[Saved data entries]
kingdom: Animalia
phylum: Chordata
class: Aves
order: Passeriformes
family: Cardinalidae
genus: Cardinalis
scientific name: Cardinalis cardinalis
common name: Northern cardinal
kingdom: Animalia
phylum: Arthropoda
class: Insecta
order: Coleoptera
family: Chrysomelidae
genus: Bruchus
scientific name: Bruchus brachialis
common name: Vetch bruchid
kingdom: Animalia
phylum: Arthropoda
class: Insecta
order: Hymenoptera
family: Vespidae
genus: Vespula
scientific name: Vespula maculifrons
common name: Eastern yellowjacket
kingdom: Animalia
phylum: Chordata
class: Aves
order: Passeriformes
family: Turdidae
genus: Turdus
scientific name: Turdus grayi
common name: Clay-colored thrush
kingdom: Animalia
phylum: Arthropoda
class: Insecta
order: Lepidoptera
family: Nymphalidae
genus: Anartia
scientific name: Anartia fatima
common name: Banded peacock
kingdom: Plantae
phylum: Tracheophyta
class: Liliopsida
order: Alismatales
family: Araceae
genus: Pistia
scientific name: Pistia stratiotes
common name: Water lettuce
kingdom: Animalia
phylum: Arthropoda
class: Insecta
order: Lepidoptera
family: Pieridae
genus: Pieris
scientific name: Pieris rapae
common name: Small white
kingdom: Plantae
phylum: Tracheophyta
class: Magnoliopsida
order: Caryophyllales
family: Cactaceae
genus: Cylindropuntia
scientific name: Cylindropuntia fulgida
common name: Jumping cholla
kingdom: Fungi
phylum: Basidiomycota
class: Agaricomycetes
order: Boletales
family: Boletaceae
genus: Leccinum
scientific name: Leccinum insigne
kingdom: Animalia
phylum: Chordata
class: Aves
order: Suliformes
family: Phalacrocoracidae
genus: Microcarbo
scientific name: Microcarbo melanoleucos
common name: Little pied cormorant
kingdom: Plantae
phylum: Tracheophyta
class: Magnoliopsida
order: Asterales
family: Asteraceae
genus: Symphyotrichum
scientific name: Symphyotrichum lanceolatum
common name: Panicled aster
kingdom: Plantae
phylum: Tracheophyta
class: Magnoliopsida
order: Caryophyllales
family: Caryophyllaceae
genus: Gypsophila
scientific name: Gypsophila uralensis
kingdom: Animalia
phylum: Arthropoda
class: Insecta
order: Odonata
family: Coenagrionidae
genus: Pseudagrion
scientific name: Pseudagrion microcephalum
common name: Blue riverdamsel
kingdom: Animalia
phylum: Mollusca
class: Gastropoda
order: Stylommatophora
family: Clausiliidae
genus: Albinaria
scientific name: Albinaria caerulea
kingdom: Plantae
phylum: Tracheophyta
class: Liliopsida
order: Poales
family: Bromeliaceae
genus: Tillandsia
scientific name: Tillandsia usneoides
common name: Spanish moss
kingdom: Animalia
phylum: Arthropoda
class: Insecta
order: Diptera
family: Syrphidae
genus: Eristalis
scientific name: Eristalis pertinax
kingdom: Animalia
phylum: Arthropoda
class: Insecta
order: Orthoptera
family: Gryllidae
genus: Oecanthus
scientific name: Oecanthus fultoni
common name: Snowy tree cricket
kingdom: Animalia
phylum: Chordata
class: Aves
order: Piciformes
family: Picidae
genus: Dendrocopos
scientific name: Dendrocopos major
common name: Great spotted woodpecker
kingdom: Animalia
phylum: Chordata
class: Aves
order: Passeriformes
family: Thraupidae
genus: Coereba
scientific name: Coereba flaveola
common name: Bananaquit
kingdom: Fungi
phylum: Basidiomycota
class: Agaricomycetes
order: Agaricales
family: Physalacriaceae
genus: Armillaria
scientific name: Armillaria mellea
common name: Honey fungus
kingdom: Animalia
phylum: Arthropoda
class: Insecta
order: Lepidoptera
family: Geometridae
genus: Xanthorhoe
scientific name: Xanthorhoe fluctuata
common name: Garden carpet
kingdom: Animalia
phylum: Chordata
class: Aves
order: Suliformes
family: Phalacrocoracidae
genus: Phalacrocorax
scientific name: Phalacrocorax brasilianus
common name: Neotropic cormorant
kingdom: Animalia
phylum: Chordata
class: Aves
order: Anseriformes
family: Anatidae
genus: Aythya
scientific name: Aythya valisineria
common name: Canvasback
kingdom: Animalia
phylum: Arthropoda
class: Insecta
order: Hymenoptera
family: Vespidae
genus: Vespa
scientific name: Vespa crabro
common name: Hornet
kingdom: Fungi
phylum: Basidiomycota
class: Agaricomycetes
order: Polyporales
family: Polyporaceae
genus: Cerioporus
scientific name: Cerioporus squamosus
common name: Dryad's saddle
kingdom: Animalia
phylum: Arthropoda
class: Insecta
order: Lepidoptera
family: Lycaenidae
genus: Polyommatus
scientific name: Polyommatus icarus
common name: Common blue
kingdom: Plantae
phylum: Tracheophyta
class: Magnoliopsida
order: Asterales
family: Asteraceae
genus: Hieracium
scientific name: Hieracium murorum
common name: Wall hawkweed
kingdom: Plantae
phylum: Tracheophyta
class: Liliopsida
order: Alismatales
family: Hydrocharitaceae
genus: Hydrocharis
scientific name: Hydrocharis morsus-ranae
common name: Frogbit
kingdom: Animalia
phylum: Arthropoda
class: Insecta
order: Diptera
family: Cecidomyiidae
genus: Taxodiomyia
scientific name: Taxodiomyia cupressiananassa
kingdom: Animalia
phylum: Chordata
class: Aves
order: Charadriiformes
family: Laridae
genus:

WORK TO COMPLETE | Write out every line of the records again, changing each "phylum" to "division" and leaving everything else the same.

IN RESPONSE |
kingdom: Animalia
division: Chordata
class: Aves
order: Passeriformes
family: Cardinalidae
genus: Cardinalis
scientific name: Cardinalis cardinalis
common name: Northern cardinal
kingdom: Animalia
division: Arthropoda
class: Insecta
order: Coleoptera
family: Chrysomelidae
genus: Bruchus
scientific name: Bruchus brachialis
common name: Vetch bruchid
kingdom: Animalia
division: Arthropoda
class: Insecta
order: Hymenoptera
family: Vespidae
genus: Vespula
scientific name: Vespula maculifrons
common name: Eastern yellowjacket
kingdom: Animalia
division: Chordata
class: Aves
order: Passeriformes
family: Turdidae
genus: Turdus
scientific name: Turdus grayi
common name: Clay-colored thrush
kingdom: Animalia
division: Arthropoda
class: Insecta
order: Lepidoptera
family: Nymphalidae
genus: Anartia
scientific name: Anartia fatima
common name: Banded peacock
kingdom: Plantae
division: Tracheophyta
class: Liliopsida
order: Alismatales
family: Araceae
genus: Pistia
scientific name: Pistia stratiotes
common name: Water lettuce
kingdom: Animalia
division: Arthropoda
class: Insecta
order: Lepidoptera
family: Pieridae
genus: Pieris
scientific name: Pieris rapae
common name: Small white
kingdom: Plantae
division: Tracheophyta
class: Magnoliopsida
order: Caryophyllales
family: Cactaceae
genus: Cylindropuntia
scientific name: Cylindropuntia fulgida
common name: Jumping cholla
kingdom: Fungi
division: Basidiomycota
class: Agaricomycetes
order: Boletales
family: Boletaceae
genus: Leccinum
scientific name: Leccinum insigne
kingdom: Animalia
division: Chordata
class: Aves
order: Suliformes
family: Phalacrocoracidae
genus: Microcarbo
scientific name: Microcarbo melanoleucos
common name: Little pied cormorant
kingdom: Plantae
division: Tracheophyta
class: Magnoliopsida
order: Asterales
family: Asteraceae
genus: Symphyotrichum
scientific name: Symphyotrichum lanceolatum
common name: Panicled aster
kingdom: Plantae
division: Tracheophyta
class: Magnoliopsida
order: Caryophyllales
family: Caryophyllaceae
genus: Gypsophila
scientific name: Gypsophila uralensis
kingdom: Animalia
division: Arthropoda
class: Insecta
order: Odonata
family: Coenagrionidae
genus: Pseudagrion
scientific name: Pseudagrion microcephalum
common name: Blue riverdamsel
kingdom: Animalia
division: Mollusca
class: Gastropoda
order: Stylommatophora
family: Clausiliidae
genus: Albinaria
scientific name: Albinaria caerulea
kingdom: Plantae
division: Tracheophyta
class: Liliopsida
order: Poales
family: Bromeliaceae
genus: Tillandsia
scientific name: Tillandsia usneoides
common name: Spanish moss
kingdom: Animalia
division: Arthropoda
class: Insecta
order: Diptera
family: Syrphidae
genus: Eristalis
scientific name: Eristalis pertinax
kingdom: Animalia
division: Arthropoda
class: Insecta
order: Orthoptera
family: Gryllidae
genus: Oecanthus
scientific name: Oecanthus fultoni
common name: Snowy tree cricket
kingdom: Animalia
division: Chordata
class: Aves
order: Piciformes
family: Picidae
genus: Dendrocopos
scientific name: Dendrocopos major
common name: Great spotted woodpecker
kingdom: Animalia
division: Chordata
class: Aves
order: Passeriformes
family: Thraupidae
genus: Coereba
scientific name: Coereba flaveola
common name: Bananaquit
kingdom: Fungi
division: Basidiomycota
class: Agaricomycetes
order: Agaricales
family: Physalacriaceae
genus: Armillaria
scientific name: Armillaria mellea
common name: Honey fungus
kingdom: Animalia
division: Arthropoda
class: Insecta
order: Lepidoptera
family: Geometridae
genus: Xanthorhoe
scientific name: Xanthorhoe fluctuata
common name: Garden carpet
kingdom: Animalia
division: Chordata
class: Aves
order: Suliformes
family: Phalacrocoracidae
genus: Phalacrocorax
scientific name: Phalacrocorax brasilianus
common name: Neotropic cormorant
kingdom: Animalia
division: Chordata
class: Aves
order: Anseriformes
family: Anatidae
genus: Aythya
scientific name: Aythya valisineria
common name: Canvasback
kingdom: Animalia
division: Arthropoda
class: Insecta
order: Hymenoptera
family: Vespidae
genus: Vespa
scientific name: Vespa crabro
common name: Hornet
kingdom: Fungi
division: Basidiomycota
class: Agaricomycetes
order: Polyporales
family: Polyporaceae
genus: Cerioporus
scientific name: Cerioporus squamosus
common name: Dryad's saddle
kingdom: Animalia
division: Arthropoda
class: Insecta
order: Lepidoptera
family: Lycaenidae
genus: Polyommatus
scientific name: Polyommatus icarus
common name: Common blue
kingdom: Plantae
division: Tracheophyta
class: Magnoliopsida
order: Asterales
family: Asteraceae
genus: Hieracium
scientific name: Hieracium murorum
common name: Wall hawkweed
kingdom: Plantae
division: Tracheophyta
class: Liliopsida
order: Alismatales
family: Hydrocharitaceae
genus: Hydrocharis
scientific name: Hydrocharis morsus-ranae
common name: Frogbit
kingdom: Animalia
division: Arthropoda
class: Insecta
order: Diptera
family: Cecidomyiidae
genus: Taxodiomyia
scientific name: Taxodiomyia cupressiananassa
kingdom: Animalia
division: Chordata
class: Aves
order: Charadriiformes
family: Laridae
genus:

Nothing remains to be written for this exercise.